====== 本文抜粋 ======

(1946/清水裕子訳、論創社、2016.4.30)
エリザベス・フェラーズの作品は
以前こちらでも
『猿来たりなば』(1942)を
取り上げたことがあります。
そのフェラーズの
ノン・シリーズ作品が
今年に入って立て続けに
といっていいくらいのペースで
論創社から訳されました。
その内の1冊が今回取り上げる
『灯火(ともしび)が消える前に』です。
灯火管制下のロンドンで
学生時代の旧友たちが
妻が自殺して消沈している
劇作家の友人を励まそうと
ささやかなホーム・パーティーを
企画します。
そのパーティーが開かれた当日
フラットの上階に住む劇作家が
なかなか降りてこないと思っていたら
何者かに撲殺されていました。
たまたま
フラットに住む別の住人を尋ねてきた
アメリカ兵の若者が
被害者の部屋から逃げ出した女性を
目撃しており
その髪と服の色は
パーティーの参加者の一人と
一致しました。
それだけでなく
死体のそばに転がっていた
火かき棒からは
目撃された当の女性の指紋が
検出されます。
しかし
被疑者の女性は
階上には上がっていない
と断言するばかり。
検死法廷が開かれ
故殺の評決が下されるのですが
パーティーに参加していた
ただ一人の部外者
つまり学生時代からの付き合いがない
市民助言局勤務の女性は
評決に納得できず
独自に調べ始める
というお話です。
ちなみに
本書で「死因審問」と訳されているのは
おそらく原文では inquest でしょうから
上では検死法廷と書きましたが
違ってたらごめんなさい。
オビにでかでかとあるように
本作品は
H・R・F・キーティングの
『海外ミステリ名作100選
——ポオからP・D・ジェイムズまで』

(1987/長野きよみ訳、早川書房、1992.10.31)
の中で取り上げられており
単なるディティクティヴ・ストーリーではなく
ディテクティヴ・ノヴェルなのだ
というふうに褒められています。
ディティクティヴ・ストーリーではなく
ディティクティヴ・ノヴェルだという評言は
明らかにジュリアン・シモンズの
ミステリ史観を踏まえたものでしょう。
こういう褒め方って
日本の、いわゆる本格ファンには
あまりアピールしないんですけど
(だと思うんですけど)
だからといって
もし、いわゆる本格ファンが
本書を読まずに済ますとしたら
損しますよ、といいたくなるような
出来栄えでした。
187ページに
市民助言局勤務の女性である
探偵役のアリスが
次のように言う場面があります。
「犯罪、あるいは
どんな行動においても
もっとも肝心な部分は、
動機じゃないかしら。
どんなふうに行なわれたかとか、
どこでとか、いつとかじゃなくて、
なぜそれが行なわれたか。
怒りとか欲とか嫉妬に基づく話だと
思っていたのに、
そんな感情はなかったとわかったら、
そのときはすべてを
最初から考え直すべきだと思うのよ。

======

設問 =>
#1 この書評について答えてください。
(a) 死体のそばの火かき棒から検出されたのは、誰の指紋ですか?
(b) 本作品を取り上げているキーティングの本の題名は何ですか?
(c) 探偵役のアリスはどこに勤務していますか?
#2 この書評の「(1987/長野きよみ訳、早川書房、1992.10.31)」から「ミステリ史観を踏まえたものでしょう。」までを、両端を含めて一字一句違えずに書き写してください。

====== データ ======

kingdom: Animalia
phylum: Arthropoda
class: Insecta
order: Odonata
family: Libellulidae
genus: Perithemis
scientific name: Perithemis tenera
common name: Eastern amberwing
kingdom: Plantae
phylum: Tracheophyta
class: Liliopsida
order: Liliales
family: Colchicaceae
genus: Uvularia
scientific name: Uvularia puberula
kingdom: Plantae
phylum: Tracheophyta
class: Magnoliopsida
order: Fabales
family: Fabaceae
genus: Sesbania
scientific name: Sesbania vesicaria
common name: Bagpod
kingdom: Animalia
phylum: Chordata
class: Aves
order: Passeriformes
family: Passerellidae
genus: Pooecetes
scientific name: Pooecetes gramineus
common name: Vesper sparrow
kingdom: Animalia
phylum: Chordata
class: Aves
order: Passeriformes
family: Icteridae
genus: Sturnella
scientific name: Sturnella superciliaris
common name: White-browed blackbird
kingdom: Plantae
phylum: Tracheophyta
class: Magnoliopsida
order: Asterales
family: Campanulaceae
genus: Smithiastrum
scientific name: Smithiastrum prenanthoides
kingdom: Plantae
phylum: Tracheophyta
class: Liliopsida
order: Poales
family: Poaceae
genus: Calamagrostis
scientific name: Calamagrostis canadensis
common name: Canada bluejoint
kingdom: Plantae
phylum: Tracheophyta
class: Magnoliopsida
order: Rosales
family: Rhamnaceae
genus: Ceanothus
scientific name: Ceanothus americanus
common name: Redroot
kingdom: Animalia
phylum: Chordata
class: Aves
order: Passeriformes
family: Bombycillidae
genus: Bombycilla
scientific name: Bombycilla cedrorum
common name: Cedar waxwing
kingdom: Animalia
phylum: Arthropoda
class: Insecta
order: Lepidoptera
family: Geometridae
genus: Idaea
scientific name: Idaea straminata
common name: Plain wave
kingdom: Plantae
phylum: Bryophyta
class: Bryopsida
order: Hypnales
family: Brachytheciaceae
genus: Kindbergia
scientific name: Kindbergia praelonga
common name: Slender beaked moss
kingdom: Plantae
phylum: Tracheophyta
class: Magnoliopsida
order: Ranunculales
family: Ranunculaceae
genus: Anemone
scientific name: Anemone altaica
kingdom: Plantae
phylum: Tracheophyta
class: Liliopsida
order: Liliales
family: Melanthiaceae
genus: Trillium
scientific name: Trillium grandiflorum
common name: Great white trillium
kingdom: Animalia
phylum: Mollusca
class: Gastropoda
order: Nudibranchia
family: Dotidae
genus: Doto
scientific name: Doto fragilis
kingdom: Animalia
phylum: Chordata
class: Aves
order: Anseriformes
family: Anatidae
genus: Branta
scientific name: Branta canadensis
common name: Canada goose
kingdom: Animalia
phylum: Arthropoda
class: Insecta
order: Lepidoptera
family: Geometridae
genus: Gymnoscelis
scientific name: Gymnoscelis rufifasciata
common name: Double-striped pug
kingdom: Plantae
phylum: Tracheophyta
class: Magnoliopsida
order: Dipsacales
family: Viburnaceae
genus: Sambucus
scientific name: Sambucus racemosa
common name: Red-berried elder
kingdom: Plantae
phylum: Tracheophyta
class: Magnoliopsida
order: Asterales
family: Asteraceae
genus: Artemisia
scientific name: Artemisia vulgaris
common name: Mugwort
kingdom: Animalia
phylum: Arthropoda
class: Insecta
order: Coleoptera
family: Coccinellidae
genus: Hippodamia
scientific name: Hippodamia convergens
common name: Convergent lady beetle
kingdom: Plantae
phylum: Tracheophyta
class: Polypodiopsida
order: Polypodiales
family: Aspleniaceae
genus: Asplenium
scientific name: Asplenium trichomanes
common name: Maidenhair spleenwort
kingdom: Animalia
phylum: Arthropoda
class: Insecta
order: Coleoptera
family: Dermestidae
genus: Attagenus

======

解答 =>
#1
(a) 目撃された当の女性の指紋
(b) 『海外ミステリ名作100選——ポオからP・D・ジェイムズまで』
(c) 市民助言局

#2
(1987/長野きよみ訳、早川書房、1992.10.31)
の中で取り上げられており
単なるディティクティヴ・ストーリーではなく
ディテクティヴ・ノヴェルなのだ
というふうに褒められています。
ディティクティヴ・ストーリーではなく
ディティクティヴ・ノヴェルだという評言は
明らかにジュリアン・シモンズの
ミステリ史観を踏まえたものでしょう。